Savoring a Book--The Round and Other Cold Hard Facts

You may have noted that excerpts and notes from J. M. G. Le Clézio are rather few and far between.  And this is exceedingly unusual for me because the book is on loan from the library.  But I don't notice a grasping hoard of people wretchedly unhappy for lack of it--and I would like to see that change.  So, those who do not have a copy, read and weep for your deprivation!


from "Villa Aurora"

in The Round and Other Cold Hard Facts
J. M. G. Le Clézio

Later on, along with other mischief makers, I learned how to enter that domain through a breach in the old wall, over by the gully on the shady side of the hill.  but in those days we no longer talked of the lady of Villa Aurora or even of Villa Aurora itself.

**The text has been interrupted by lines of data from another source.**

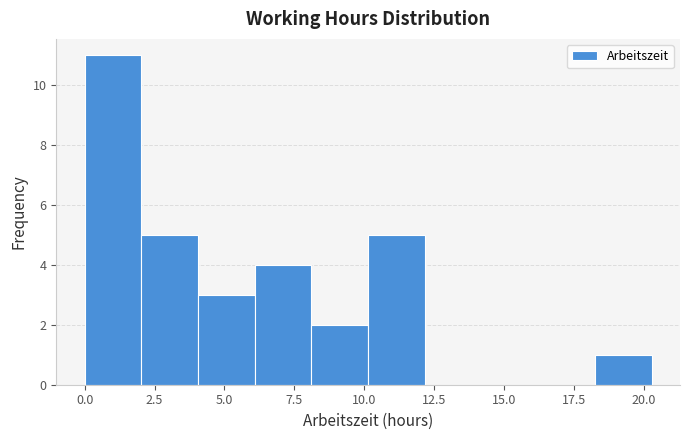

What is the height of the bar covering 0.0 to 2.0 on the x-axis? Neither the bar edges nor the heights are printed on the chart, so give them approximately, as read against the axes.

11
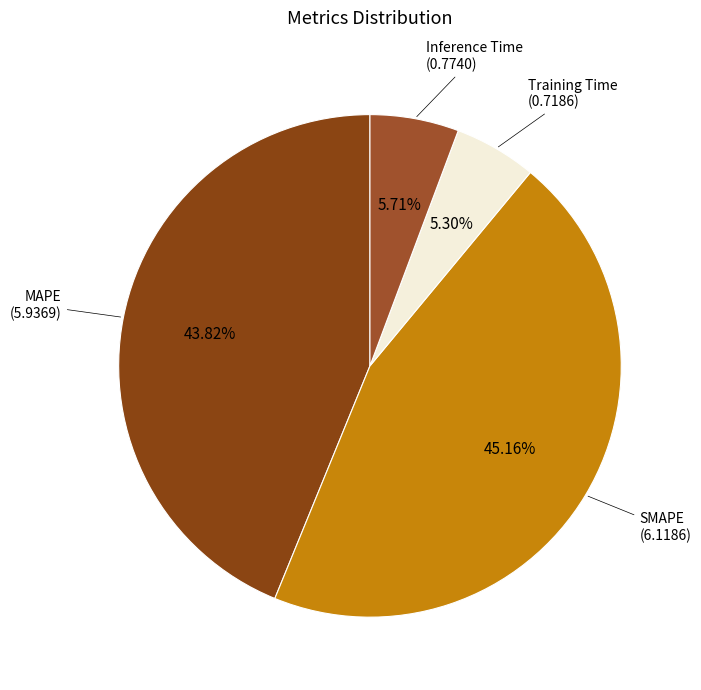

How many segments does this pie chart have?

4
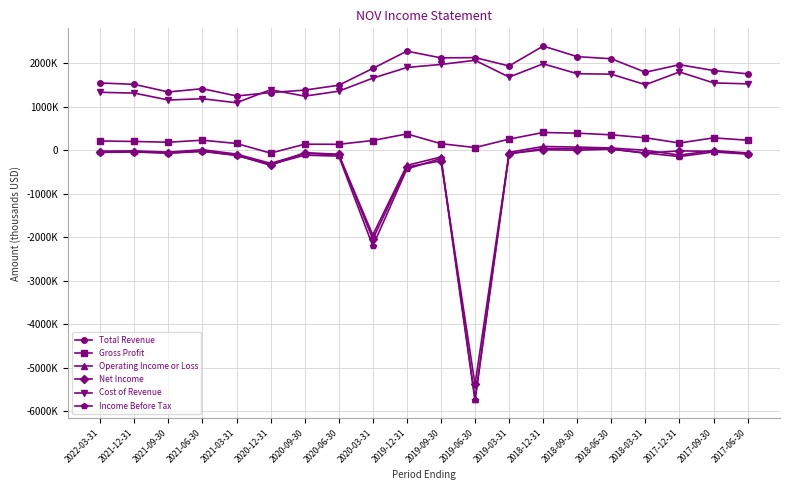

True or false: Income Before Tax and Cost of Revenue cross at least once.

False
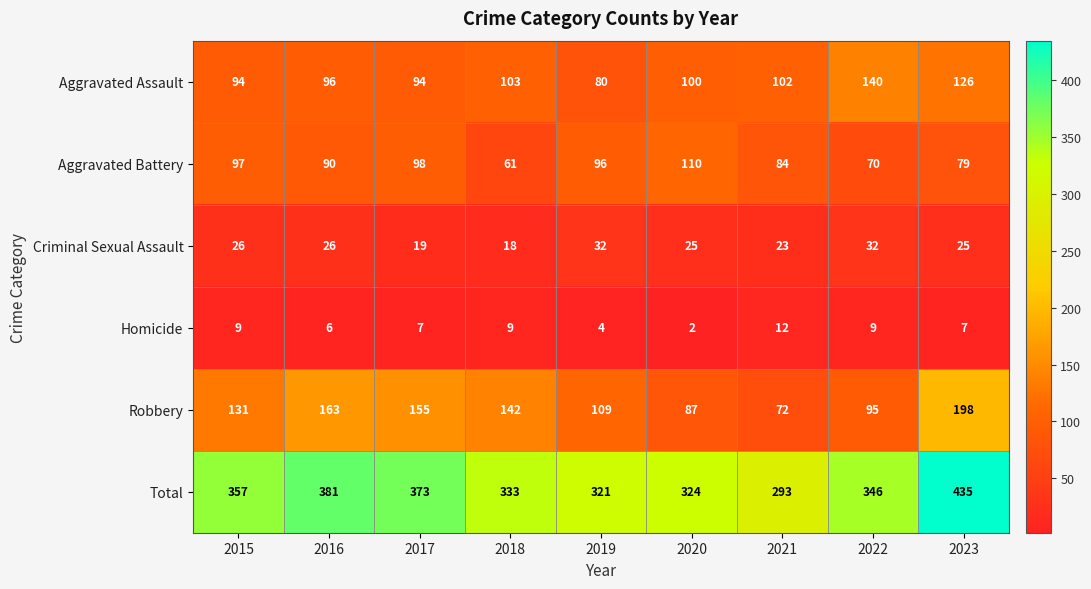

True or false: Total has a value of 203 at 2017.

False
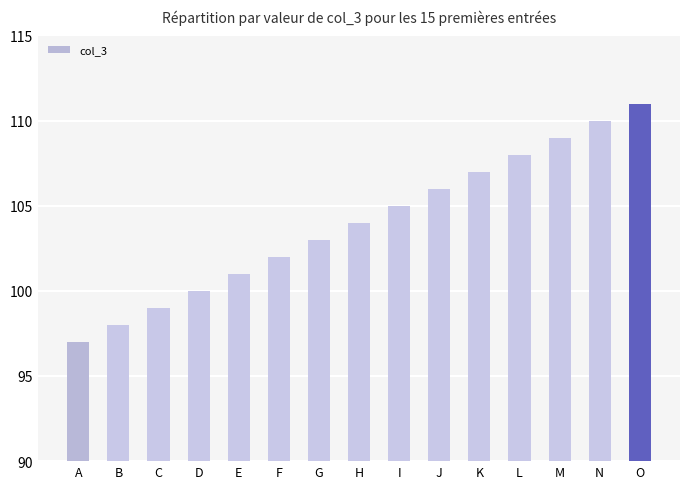

List the labels in order of value, largest first.

O, N, M, L, K, J, I, H, G, F, E, D, C, B, A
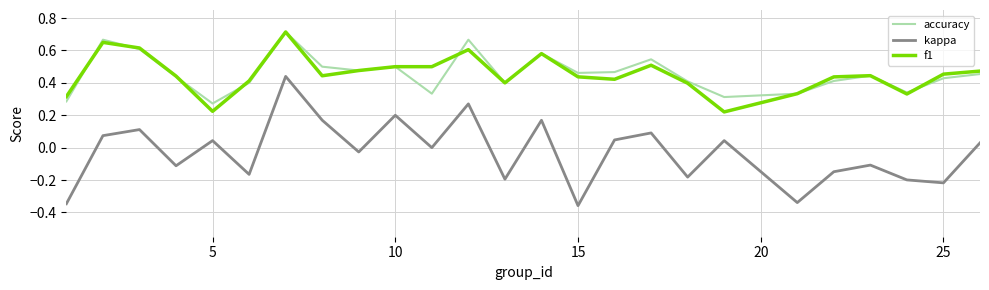

Which series has the largest range (max minus min)?

kappa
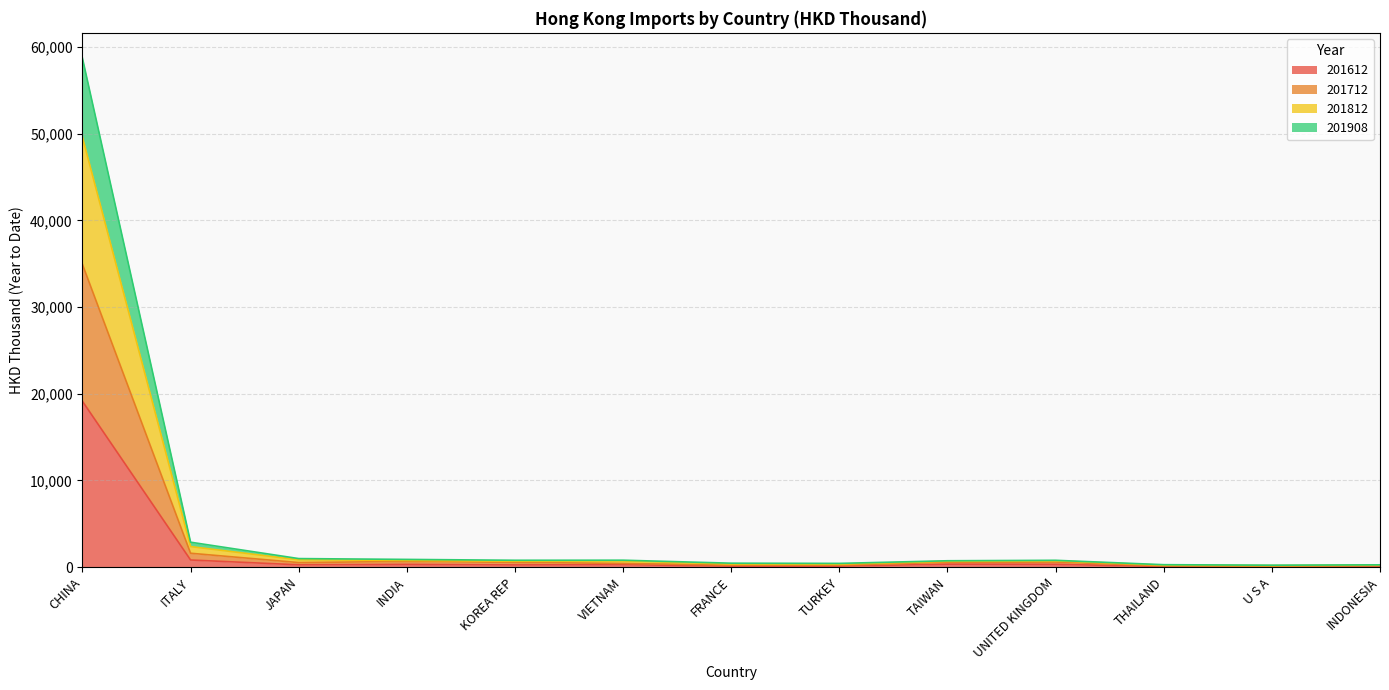

Does the chart display data point markers on the line(s)?

No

We spoke of them in periphrases that we had undoubtedly invented for purposes of exorcising the mystery of early childhood and justifying our trespassing; we would call it "going to the stray cats' garden" or elese "going through the hole in the wall." But we were careful to stay in the wild part of the garden, the part where the cats lived, with their miraculous litters of blind kittens, and two or three plaster statues had been given over to the vegetation. During those games of hide-and-seek and reconnaissance expeditions through the jungle of acanthus and bay laurels, very rarely did I glimpse, remote and dreamlike, surrounded by the trunks of palms, the great white house with its fan-shaped stairway. And never once did I hear the voice of the mistress; never once did I see her on the stairs or on the gravel path or even in a window.

The rolling accumulation of detail continues, the language fans ebbs and flows in a powerful cyclic way creating once again the hypnotic atmosphere in an environment not so catastrophically claustrophobic, agoraphobic, or just plain phobic as in the other stories. I'm not blind to the awkwardness of the translation (or the original here), but I am entranced by the utter command of this peculiar syntactical and descriptive world that M. Le Clézio creates for us.  Beautiful.  I'll have to get it in French to really experience it.